İşin Afganistan halkı tarafına bakan yüzünde, yaşanan manzarayı özetleyebilecek tek kelime: Belirsizlik. Geçtiğimiz yüzyılın tamamını siyasî istikrarsızlık, iç savaş, yabancı işgali ve yolsuz siyasetçilerle geçiren Afganlar, henüz ufukta bir umut ışığı görebilmiş değil. Etnik köken temelli ayrışmalarla yaralanmış Afgan toplumu için, Taliban da tek başına bir “kurtuluş programı” vaat etmiyor. “İktidara geldiğiniz takdirde, nasıl bir yönetim modeli uygulayacaksınız?” sorusuna “İslâm ne diyorsa onu yapacağız” diyen Taliban sözcüsünün cevabı, kitleler açısından yeterince açık değil. Zira, “İslâm’ın dediği” ifadesi, halkın önemli bir kesiminin zihninde “Taliban’ın İslâm’dan anladığı” şeklinde karşılık buluyor. Tatbikata sıra geldiğinde, “İslâm’ın kendisinin” değil de “Taliban’ın İslâm yorumunun” hayata geçirileceği, “Şeriat” olarak kitleye dayatılanların da aslında Taliban ideologlarının kendi siyaset anlayışlarından ibaret olacağı… Genel korku bu yönde.

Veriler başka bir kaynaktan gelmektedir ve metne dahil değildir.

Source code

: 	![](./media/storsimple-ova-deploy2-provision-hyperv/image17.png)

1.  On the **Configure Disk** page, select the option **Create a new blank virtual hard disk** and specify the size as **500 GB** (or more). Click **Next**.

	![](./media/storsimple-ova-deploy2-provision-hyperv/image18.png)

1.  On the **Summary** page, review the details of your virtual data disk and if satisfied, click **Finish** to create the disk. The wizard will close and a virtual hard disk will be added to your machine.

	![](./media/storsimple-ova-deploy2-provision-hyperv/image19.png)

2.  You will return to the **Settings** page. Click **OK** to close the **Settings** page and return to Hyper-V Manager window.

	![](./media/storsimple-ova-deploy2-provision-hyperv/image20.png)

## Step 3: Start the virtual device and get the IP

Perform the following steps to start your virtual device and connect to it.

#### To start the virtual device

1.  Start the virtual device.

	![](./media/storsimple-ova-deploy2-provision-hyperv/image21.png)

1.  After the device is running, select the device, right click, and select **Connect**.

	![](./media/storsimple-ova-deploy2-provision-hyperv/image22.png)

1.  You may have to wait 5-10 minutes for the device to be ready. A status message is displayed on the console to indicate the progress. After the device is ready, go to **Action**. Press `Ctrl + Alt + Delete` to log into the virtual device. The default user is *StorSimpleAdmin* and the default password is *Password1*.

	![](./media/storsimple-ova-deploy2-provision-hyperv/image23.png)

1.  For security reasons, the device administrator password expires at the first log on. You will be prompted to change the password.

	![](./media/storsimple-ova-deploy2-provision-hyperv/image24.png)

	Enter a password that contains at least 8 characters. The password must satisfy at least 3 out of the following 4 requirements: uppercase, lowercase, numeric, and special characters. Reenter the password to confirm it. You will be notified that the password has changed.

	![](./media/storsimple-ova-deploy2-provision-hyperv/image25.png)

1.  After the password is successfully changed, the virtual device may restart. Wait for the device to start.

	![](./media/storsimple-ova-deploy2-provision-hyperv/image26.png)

Yalnızca Taliban bağlamında değil, dünyadaki çok çeşitli örnekleriyle, “İslâmî yönetim” vurgusu yapıldığında akla gelen pratiklerin tamamı, Müslüman gruplardan birinin kendi fıkhını, yorumunu ve dünya görüşünü yansıtıyor. “Şeriat devleti” olarak sahneye sürülen birçok uygulamanın birbirinden keskin farklarla ayrılmasının ve son tahlilde kitlelerin İslâm’dan fevc fevc kopuşuna yol açmasının en büyük nedeni de bu. Müslüman dünyanın ilim adamları, düşünürleri ve siyasetçileri açısından, “Şeriat nedir?” sorusunun cevabı üzerinde daha derin ve çok boyutlu düşünme yükümlülüğü var. Ve buradan hareketle, “İnsanların Şeriat’tan anladığı” ile “Şeriat’ın kendisi” arasında kesin bir ayrım yapma mecburiyeti...
ABD ile Taliban arasında imzalanan “zor barış”, işin bu yönünün de tekrar tartışılmasını zorunlu hale getirecek gibi görünüyor.